Q2. According to Miller’s research, what is the average capacity of short-term memory?
A. 5±2 items
B. 7±2 items
C. 9±2 items
D. 3±2 items
Answer: B
Explanation: George Miller identified the “magic number” as 7±2 chunks of information in short-term memory.
Why others fail: Students often misremember the number as 5 or 9 due to confusion with other cognitive limits.

Q3. Forgetting due to previously learned information interfering with new learning is known as:
A. Retroactive interference
B. Proactive interference
C. Decay
D. Retrieval failure
Answer: B
Explanation: Proactive interference occurs when old memories hinder the recall of newer ones.
Why others fail: Retroactive interference (new disrupting old) is often confused with proactive interference due to similar wording.

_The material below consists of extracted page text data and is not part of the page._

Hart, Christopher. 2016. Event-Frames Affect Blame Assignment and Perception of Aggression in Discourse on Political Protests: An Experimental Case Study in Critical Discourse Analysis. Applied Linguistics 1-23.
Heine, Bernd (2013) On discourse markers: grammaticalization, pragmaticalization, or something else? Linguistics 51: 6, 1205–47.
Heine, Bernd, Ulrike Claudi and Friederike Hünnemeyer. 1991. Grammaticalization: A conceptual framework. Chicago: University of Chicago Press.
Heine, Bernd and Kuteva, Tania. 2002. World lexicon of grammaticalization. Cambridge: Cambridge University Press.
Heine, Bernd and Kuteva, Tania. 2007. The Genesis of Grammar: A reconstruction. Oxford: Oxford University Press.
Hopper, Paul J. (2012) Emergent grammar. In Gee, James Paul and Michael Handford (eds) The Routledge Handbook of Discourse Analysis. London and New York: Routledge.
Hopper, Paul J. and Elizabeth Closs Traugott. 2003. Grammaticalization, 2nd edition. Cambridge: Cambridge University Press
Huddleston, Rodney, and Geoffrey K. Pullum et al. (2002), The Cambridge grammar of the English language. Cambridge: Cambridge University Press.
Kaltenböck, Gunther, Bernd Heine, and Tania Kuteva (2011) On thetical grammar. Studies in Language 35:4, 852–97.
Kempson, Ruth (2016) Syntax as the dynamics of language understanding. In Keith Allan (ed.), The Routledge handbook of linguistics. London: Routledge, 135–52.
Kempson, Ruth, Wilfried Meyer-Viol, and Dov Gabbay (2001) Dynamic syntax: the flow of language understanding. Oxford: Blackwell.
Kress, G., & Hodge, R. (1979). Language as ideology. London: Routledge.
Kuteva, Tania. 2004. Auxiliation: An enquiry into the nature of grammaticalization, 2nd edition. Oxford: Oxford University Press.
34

Q4. Which component of working memory is responsible for processing visual and spatial information?
A. Central executive
B. Phonological loop
C. Episodic buffer
D. Visuospatial sketchpad
Answer: D
Explanation: The visuospatial sketchpad handles mental imagery and spatial tasks, such as navigating a room.
Why others fail: The central executive is often wrongly chosen as it controls attention, but does not store visual data.

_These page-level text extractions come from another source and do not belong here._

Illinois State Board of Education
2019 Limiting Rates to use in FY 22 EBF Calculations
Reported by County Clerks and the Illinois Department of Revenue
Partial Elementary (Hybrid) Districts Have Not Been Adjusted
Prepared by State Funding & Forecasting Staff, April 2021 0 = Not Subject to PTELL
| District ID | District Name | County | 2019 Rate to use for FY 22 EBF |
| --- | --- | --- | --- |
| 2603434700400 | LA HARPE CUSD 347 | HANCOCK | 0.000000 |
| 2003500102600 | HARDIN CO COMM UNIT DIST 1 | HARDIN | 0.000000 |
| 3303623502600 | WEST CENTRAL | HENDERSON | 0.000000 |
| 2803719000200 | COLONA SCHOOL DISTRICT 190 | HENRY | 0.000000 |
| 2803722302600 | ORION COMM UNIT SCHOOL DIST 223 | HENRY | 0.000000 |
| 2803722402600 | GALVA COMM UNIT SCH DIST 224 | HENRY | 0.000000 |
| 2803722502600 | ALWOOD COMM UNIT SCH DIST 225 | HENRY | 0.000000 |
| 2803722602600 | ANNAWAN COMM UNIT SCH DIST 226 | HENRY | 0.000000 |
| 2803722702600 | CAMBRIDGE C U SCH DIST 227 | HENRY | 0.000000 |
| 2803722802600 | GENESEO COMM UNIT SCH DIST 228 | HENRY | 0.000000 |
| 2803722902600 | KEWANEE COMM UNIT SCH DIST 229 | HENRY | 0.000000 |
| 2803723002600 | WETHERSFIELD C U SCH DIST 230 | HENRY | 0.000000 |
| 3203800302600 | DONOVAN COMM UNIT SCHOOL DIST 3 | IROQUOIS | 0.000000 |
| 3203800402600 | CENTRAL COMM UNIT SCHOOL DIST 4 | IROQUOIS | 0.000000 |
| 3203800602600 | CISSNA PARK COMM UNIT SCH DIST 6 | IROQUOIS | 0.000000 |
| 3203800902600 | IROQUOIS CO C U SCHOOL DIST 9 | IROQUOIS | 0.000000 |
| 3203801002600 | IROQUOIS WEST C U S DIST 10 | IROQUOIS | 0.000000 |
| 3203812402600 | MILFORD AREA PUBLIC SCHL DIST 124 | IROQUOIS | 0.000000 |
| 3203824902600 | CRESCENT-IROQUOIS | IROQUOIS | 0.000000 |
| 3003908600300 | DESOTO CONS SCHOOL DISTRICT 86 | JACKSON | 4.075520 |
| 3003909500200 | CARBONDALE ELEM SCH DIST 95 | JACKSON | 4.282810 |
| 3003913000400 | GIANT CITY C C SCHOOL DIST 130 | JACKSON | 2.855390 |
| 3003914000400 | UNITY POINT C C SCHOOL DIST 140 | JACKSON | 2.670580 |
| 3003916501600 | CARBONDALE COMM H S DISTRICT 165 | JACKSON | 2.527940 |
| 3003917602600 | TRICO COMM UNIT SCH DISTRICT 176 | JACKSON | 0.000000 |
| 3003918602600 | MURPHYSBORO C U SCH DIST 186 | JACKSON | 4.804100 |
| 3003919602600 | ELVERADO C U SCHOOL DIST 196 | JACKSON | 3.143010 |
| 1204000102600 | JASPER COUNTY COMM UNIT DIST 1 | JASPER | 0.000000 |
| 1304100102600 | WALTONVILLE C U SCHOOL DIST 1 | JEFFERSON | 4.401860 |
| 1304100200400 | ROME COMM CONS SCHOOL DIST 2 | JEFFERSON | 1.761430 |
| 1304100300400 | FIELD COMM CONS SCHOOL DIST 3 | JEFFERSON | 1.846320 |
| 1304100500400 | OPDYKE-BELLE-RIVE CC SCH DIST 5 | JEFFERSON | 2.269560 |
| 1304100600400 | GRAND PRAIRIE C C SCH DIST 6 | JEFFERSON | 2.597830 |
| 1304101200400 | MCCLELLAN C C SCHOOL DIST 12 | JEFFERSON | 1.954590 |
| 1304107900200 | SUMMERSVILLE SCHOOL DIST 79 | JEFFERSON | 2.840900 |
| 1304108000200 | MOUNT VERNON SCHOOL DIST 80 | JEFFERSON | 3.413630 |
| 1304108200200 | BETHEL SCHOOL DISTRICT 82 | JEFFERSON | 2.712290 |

Q5. A student learns French and later studies Spanish. She finds it difficult to recall French vocabulary. This is an example of:
A. Proactive interference
B. Motivated forgetting
C. Retroactive interference
D. Decay theory
Answer: C
Explanation: New learning (Spanish) interferes with the recall of previously learned material (French), which defines retroactive interference.
Why others fail: Proactive interference is tempting because French came first, but the interference is from newer learning.

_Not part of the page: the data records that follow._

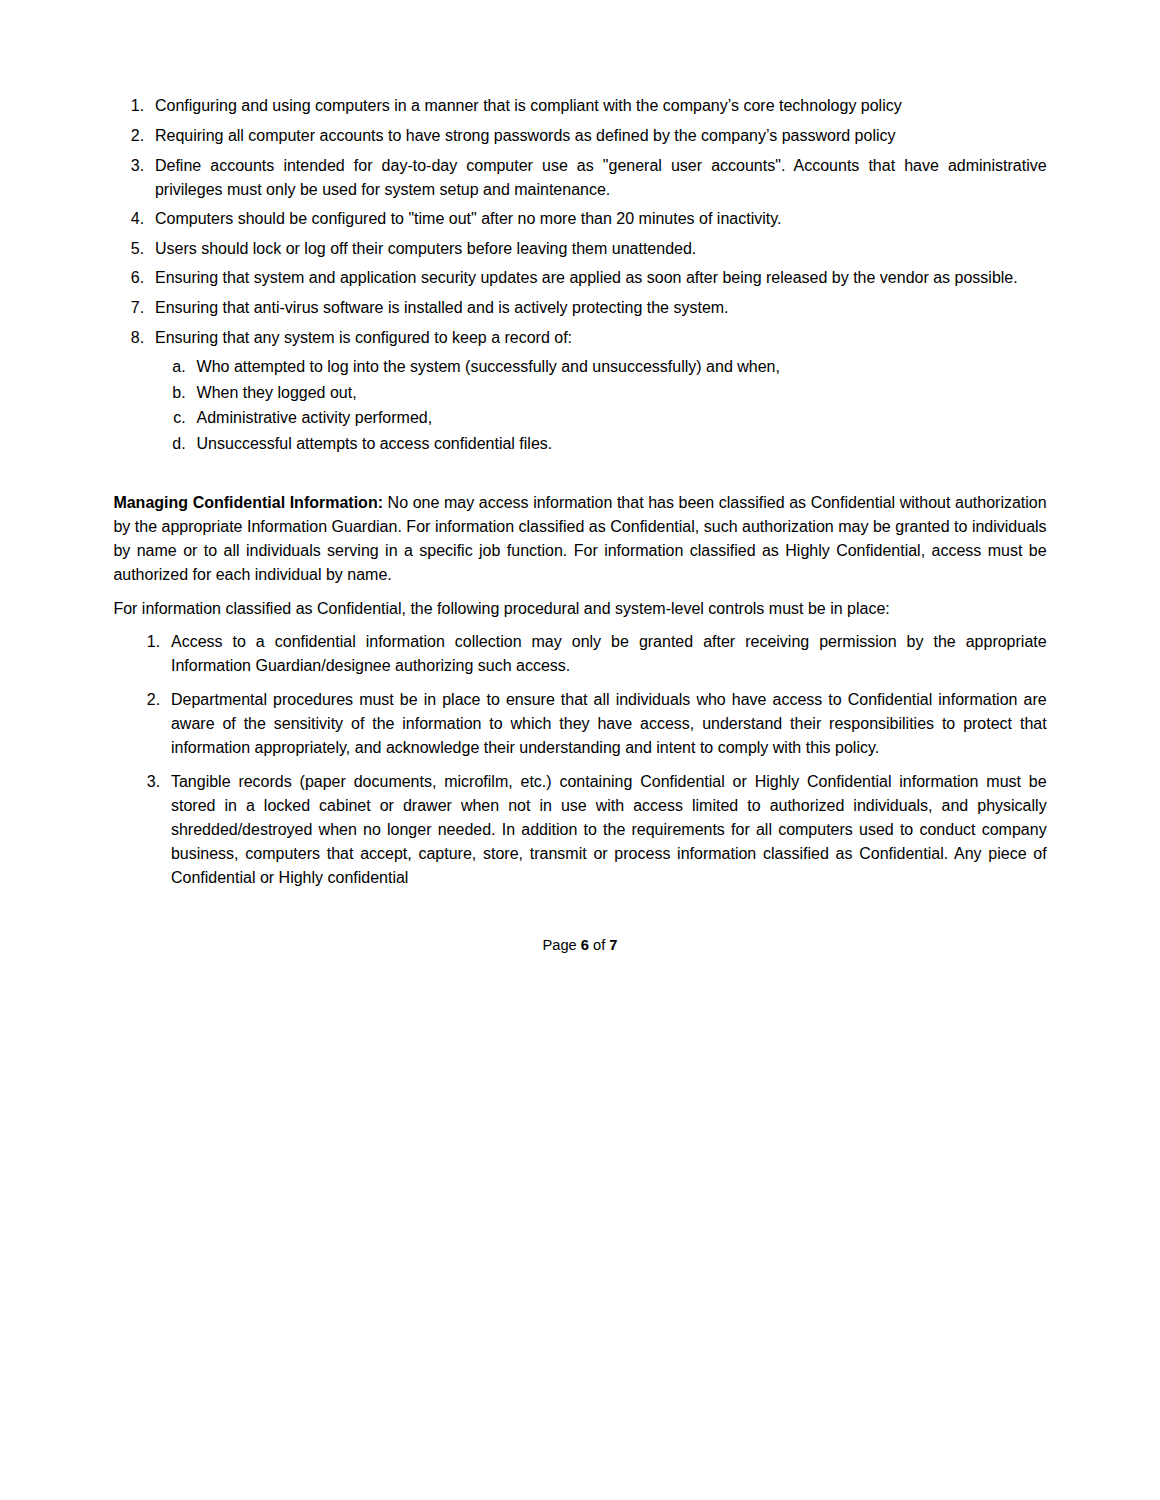Configuring and using computers in a manner that is compliant with the company’s core technology policy
Requiring all computer accounts to have strong passwords as defined by the company’s password policy
Define accounts intended for day-to-day computer use as "general user accounts". Accounts that have administrative privileges must only be used for system setup and maintenance.
Computers should be configured to "time out" after no more than 20 minutes of inactivity.
Users should lock or log off their computers before leaving them unattended.
Ensuring that system and application security updates are applied as soon after being released by the vendor as possible.
Ensuring that anti-virus software is installed and is actively protecting the system.
Ensuring that any system is configured to keep a record of:
Who attempted to log into the system (successfully and unsuccessfully) and when,
When they logged out,
Administrative activity performed,
Unsuccessful attempts to access confidential files.
Managing Confidential Information: No one may access information that has been classified as Confidential without authorization by the appropriate Information Guardian. For information classified as Confidential, such authorization may be granted to individuals by name or to all individuals serving in a specific job function. For information classified as Highly Confidential, access must be authorized for each individual by name.
For information classified as Confidential, the following procedural and system-level controls must be in place:
Access to a confidential information collection may only be granted after receiving permission by the appropriate Information Guardian/designee authorizing such access.
Departmental procedures must be in place to ensure that all individuals who have access to Confidential information are aware of the sensitivity of the information to which they have access, understand their responsibilities to protect that information appropriately, and acknowledge their understanding and intent to comply with this policy.
Tangible records (paper documents, microfilm, etc.) containing Confidential or Highly Confidential information must be stored in a locked cabinet or drawer when not in use with access limited to authorized individuals, and physically shredded/destroyed when no longer needed. In addition to the requirements for all computers used to conduct company business, computers that accept, capture, store, transmit or process information classified as Confidential. Any piece of Confidential or Highly confidential
Page 6 of 7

Last‑Minute Revision (15–20 one‑liners)

  • ⚠️ Encoding types: Visual (images), Acoustic (sound), Semantic (meaning) — semantic is most effective.
  • ⚠️ Miller’s STM capacity: 7±2 items — verify from NCERT.
  • ⚠️ Sensory memory duration: Iconic = 0.5 sec, Echoic = 3–4 sec — verify from NCERT.
  • ⚠️ Atkinson-Shiffrin model: Sensory → STM → LTM — linear and structural.
  • ⚠️ Working memory model: Baddeley & Hitch — includes central executive, phonological loop, visuospatial sketchpad, episodic buffer.
  • ⚠️ Explicit memory: Conscious recall — episodic (events) and semantic (facts).
  • ⚠️ Implicit memory: Unconscious — procedural (skills) and priming.
  • ⚠️ Recall vs Recognition: Recall = no cues (essay), Recognition = with cues (MCQs).
  • ⚠️ Tip-of-the-tongue: Retrieval failure with partial activation — verify from NCERT.
  • ⚠️ Ebbinghaus forgetting curve: 50% forgotten in 20 min, 70% in 24 hrs — verify from NCERT.
  • ⚠️ Decay theory: Memory fades with time due to disuse — no external interference.
  • ⚠️ Proactive interference: Old info disrupts new (e.g., old password blocks new).
  • ⚠️ Retroactive interference: New info disrupts old (e.g., new language affects old).
  • ⚠️ Retrieval failure: Info present but inaccessible — cues matter (context/state-dependent).
  • ⚠️ Context-dependent memory: Better recall in same environment (e.g., studying in exam hall).
  • ⚠️ State-dependent memory: Better recall in same internal state (e.g., sober vs. stressed).
  • ⚠️ Serial position effect: Primacy (first items, LTM) and Recency (last items, STM).
  • ⚠️ Motivated forgetting: Freud’s repression — blocking traumatic memories unconsciously.
  • ⚠️ Maintenance rehearsal: Rote repetition — keeps info in STM only.
  • ⚠️ Elaborative rehearsal: Links to existing knowledge — transfers to LTM.